À medida que as forças russas continuam a atingir infraestruturas civis ucranianas com ataques aéreos, as forças ucranianas prosseguem a contra-ofensiva terrestre em Kherson, em Zaporizhia e no Donbass. O General Sergei Surovikin, novo comandante do exército russo na Ucrânia, anunciou hoje a evacuação dos civis de Kherson, numa manobra de preparação da opinião pública russa para a rendição a cidade.
A queda de Kherson é uma enorme derrota para a Rússia e é significativa por três razões. Primeiro, mostra a capacidade das forças ucranianas, que se revelam aptas a montar um cerco com esta dimensão e continuidade, neutralizando as linhas de defesa do exército russo. Segundo, Putin tinha feito da tomada da cidade um símbolo do sucesso da invasão russa, o bastião mais a sul do Império. Terceiro, a perda de Kherson representa a perfuração da frente Sul, na região com maior significado geoestratégico, pois não só põe em perigo a rota terrestre que Putin construiu entre a Rússia e a Crimeia, como põe em causa o controle russo das rotas de exportação da Ucrânia pelo Mar Negro, uma das estratégias de asfixia do estado ucraniano. O cenário de corte do acesso da Ucrânia ao Mar Negro parece hoje acabado.
O objetivo da evacuação forçada da população civil de Kherson para a Rússia, alvo de grande especulação na imprensa, parece estar ligado a uma estratégia de controle das perdas. Nesta guerra, o propósito de Putin não é apenas a expansão do território russo, mas também o aumento da população da Rússia.
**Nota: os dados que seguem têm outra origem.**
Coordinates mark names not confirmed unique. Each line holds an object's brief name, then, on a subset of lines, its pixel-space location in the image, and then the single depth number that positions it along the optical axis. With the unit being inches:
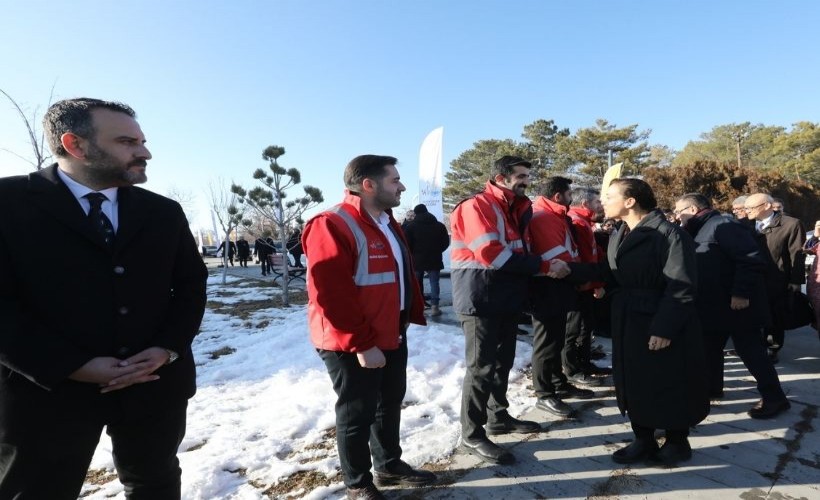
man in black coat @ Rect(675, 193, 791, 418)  139.6
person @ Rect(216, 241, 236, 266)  1056.8
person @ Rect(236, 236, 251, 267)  919.7
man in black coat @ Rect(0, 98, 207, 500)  61.2
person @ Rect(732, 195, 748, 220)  215.6
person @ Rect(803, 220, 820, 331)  168.9
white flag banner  617.6
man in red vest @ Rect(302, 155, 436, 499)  88.8
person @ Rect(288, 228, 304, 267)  493.8
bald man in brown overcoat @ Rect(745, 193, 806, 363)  187.5
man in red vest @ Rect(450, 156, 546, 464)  116.7
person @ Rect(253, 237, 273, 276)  711.7
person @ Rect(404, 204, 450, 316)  311.9
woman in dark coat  106.8
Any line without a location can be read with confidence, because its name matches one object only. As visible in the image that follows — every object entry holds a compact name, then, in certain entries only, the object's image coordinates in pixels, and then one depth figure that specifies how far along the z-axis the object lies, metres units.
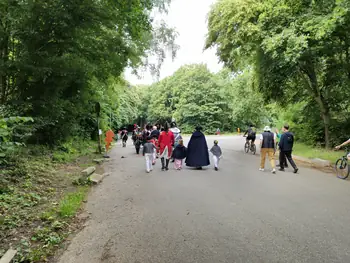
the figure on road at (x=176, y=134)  14.80
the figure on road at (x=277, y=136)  16.02
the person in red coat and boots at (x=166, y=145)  12.03
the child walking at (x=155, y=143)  13.81
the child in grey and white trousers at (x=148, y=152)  11.47
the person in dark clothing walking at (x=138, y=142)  18.91
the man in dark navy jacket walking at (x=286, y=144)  11.03
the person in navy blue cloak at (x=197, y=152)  11.94
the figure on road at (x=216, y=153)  11.77
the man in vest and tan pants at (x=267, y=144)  11.22
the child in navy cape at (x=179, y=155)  11.98
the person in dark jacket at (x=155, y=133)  14.65
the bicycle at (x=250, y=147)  18.46
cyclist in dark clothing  17.91
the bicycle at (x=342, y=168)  9.61
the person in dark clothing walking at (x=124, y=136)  24.73
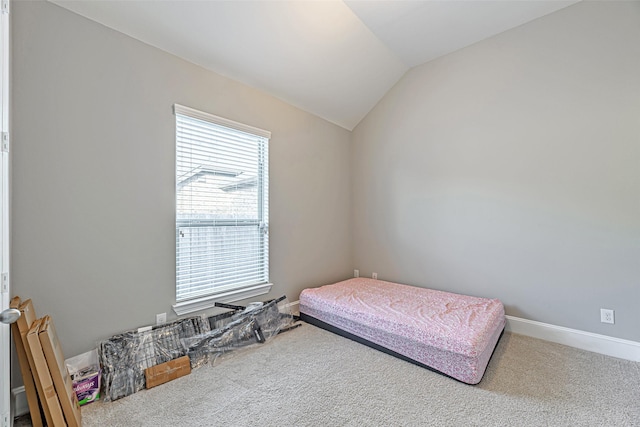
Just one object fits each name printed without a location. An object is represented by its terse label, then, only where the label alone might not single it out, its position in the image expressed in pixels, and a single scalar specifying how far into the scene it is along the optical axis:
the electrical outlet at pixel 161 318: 2.32
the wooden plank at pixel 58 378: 1.49
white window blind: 2.50
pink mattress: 2.08
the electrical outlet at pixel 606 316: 2.44
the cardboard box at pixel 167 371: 1.98
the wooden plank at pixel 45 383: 1.44
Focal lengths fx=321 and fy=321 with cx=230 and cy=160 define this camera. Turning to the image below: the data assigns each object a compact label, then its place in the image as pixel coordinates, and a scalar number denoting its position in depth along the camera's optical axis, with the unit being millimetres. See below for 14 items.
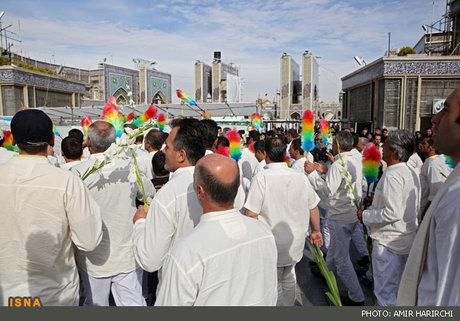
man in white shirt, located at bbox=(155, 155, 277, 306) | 1267
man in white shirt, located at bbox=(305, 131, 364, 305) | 3281
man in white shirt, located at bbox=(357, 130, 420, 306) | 2604
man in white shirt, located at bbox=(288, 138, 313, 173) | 4270
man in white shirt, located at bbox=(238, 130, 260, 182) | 5121
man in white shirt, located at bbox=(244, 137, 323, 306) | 2703
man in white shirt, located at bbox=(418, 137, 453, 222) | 3660
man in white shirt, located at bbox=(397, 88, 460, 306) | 1082
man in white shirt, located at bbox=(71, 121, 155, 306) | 2414
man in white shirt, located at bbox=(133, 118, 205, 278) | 1744
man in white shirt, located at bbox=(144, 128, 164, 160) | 4451
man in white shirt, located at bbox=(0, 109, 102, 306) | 1727
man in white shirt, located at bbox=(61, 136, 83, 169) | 3182
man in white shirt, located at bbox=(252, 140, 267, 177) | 4082
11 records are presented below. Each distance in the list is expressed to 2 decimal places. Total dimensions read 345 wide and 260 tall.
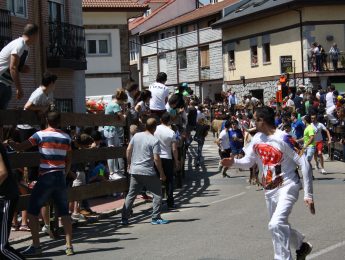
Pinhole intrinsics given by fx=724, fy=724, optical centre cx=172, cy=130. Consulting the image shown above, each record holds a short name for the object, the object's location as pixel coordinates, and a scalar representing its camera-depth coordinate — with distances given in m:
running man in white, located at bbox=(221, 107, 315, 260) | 7.96
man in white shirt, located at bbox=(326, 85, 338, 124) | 27.94
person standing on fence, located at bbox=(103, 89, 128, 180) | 14.78
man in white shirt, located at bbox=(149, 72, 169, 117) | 16.19
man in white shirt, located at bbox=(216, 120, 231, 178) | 22.41
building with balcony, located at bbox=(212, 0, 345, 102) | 41.25
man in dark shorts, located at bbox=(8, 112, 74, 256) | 9.69
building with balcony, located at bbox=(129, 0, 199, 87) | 65.12
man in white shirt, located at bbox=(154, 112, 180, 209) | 14.13
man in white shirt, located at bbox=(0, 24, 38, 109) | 9.80
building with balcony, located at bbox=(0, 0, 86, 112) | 19.70
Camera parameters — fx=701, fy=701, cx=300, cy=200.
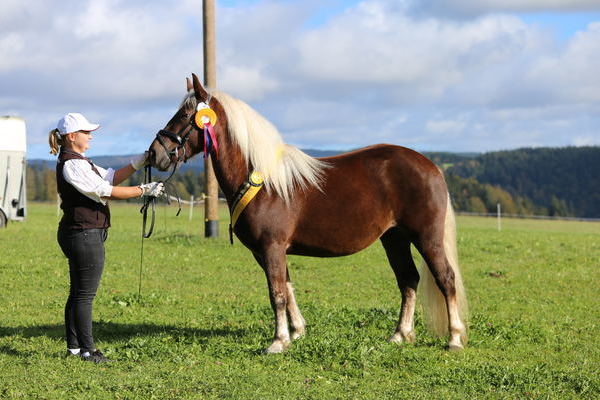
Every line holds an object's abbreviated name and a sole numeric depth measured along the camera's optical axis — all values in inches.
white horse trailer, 964.6
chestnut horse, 276.1
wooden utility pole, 671.8
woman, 253.8
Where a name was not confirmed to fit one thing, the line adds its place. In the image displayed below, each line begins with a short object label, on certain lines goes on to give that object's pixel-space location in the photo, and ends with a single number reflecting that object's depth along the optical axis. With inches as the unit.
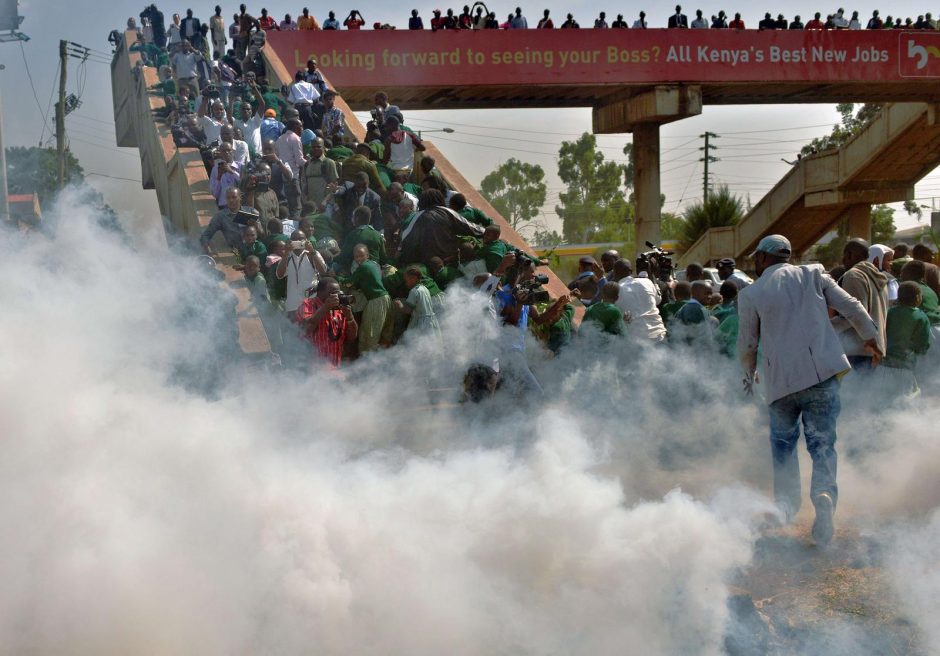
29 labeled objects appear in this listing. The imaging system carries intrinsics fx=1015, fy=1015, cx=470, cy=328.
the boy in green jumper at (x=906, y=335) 267.1
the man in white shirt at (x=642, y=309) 318.0
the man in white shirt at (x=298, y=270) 340.2
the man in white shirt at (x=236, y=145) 454.6
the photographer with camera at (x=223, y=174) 433.4
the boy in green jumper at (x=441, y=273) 343.9
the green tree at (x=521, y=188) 2738.7
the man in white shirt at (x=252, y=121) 502.9
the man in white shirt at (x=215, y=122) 501.4
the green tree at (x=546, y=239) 2618.1
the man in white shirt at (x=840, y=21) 979.9
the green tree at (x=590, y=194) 2554.1
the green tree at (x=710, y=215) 1301.7
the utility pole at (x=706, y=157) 2544.3
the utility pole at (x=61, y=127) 1004.2
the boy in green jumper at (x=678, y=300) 337.4
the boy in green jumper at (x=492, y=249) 362.0
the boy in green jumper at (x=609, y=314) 311.9
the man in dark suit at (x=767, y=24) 952.9
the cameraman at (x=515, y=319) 295.1
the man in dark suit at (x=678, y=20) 946.1
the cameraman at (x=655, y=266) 377.1
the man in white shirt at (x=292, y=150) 457.4
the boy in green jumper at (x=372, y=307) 304.0
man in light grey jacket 204.1
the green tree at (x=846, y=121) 1870.1
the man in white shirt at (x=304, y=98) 533.6
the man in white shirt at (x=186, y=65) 589.3
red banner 874.1
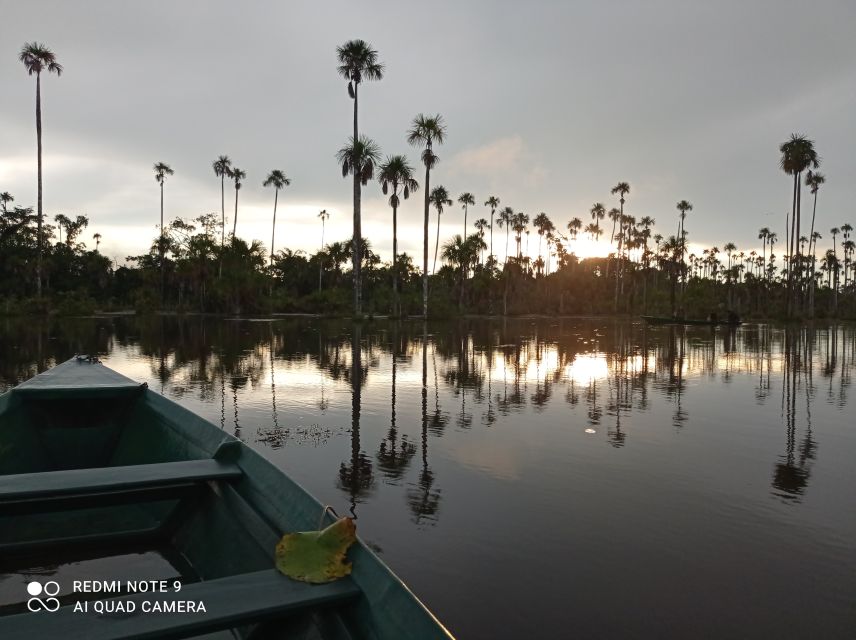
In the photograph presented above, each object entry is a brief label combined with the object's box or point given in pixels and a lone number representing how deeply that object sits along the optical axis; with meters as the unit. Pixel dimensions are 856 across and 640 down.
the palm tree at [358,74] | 48.25
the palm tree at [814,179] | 78.74
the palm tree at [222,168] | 81.31
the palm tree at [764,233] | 130.12
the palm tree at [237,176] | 81.88
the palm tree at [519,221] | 102.38
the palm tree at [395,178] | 54.38
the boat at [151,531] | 2.32
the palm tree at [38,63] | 53.88
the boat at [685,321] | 49.53
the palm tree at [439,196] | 73.50
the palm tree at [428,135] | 54.19
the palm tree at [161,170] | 83.81
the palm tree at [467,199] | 92.44
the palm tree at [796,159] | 59.81
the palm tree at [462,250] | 74.00
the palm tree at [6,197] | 91.72
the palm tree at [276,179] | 86.25
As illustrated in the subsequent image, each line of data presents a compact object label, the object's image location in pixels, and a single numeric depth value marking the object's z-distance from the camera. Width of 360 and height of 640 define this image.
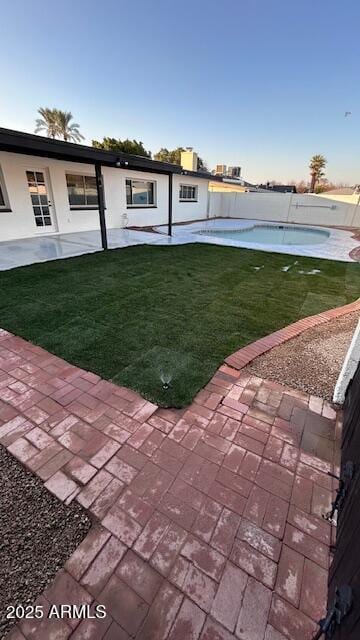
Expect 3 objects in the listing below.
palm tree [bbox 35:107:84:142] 22.08
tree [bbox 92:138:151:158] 21.14
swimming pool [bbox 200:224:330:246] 12.10
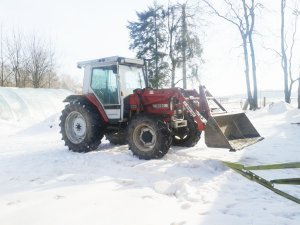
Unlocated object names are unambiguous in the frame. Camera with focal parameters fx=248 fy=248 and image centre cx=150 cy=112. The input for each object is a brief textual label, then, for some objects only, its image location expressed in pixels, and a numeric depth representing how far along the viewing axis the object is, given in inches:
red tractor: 205.0
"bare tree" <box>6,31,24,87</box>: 952.3
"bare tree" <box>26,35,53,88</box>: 986.4
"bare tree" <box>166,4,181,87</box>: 766.0
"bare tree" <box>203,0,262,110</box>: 694.8
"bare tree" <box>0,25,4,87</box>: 919.2
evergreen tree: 775.4
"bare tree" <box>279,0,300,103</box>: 710.2
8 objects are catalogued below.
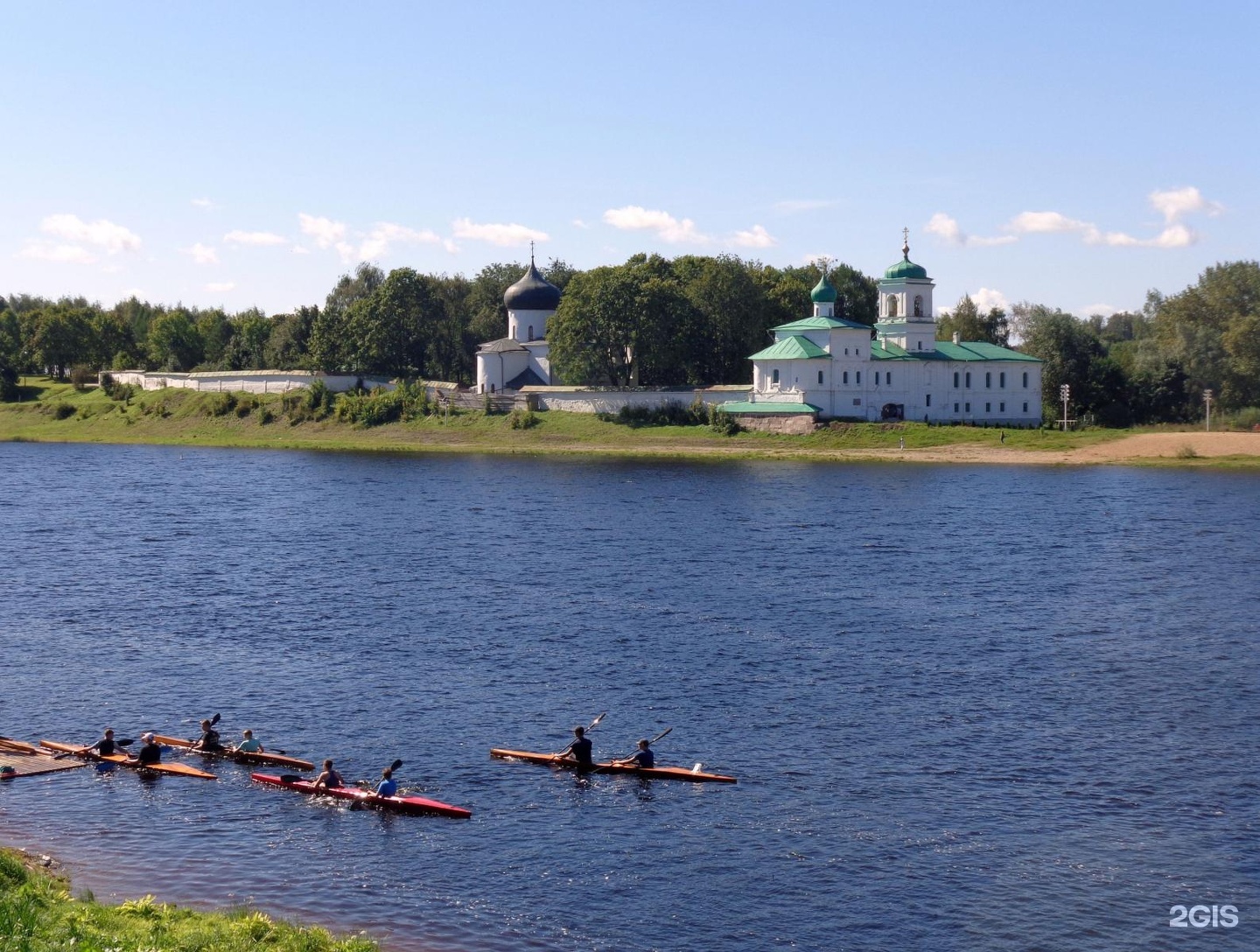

Assim, mais do que as preocupações humanitárias que Surovikin anuncia como razões para a deportação, parece ser a lógica do crescimento da população russa que explica esta prática.
Não admira, pois, o gáudio com que os ucranianos anunciam a eminente tomada de Kherson. Esta representa não só o contínuo reverso da dinâmica da guerra que foi iniciado pela reconquista de Kharkiv e da região circundante há um mês, como a manutenção da iniciativa estratégica pelo exército ucraniano. Apesar dos 50.000 novos soldados russos já destacados no terreno, o exército ucraniano mantém a superioridade nas quatro das frentes de batalha. Até ao início das chuvas de Outono, que se preveem para finais de Outubro, é pois provável que a frente ucraniana continue lentamente a avançar, nesta prolongada guerra de atrito – na Ucrânia, mas também indiretamente na Europa.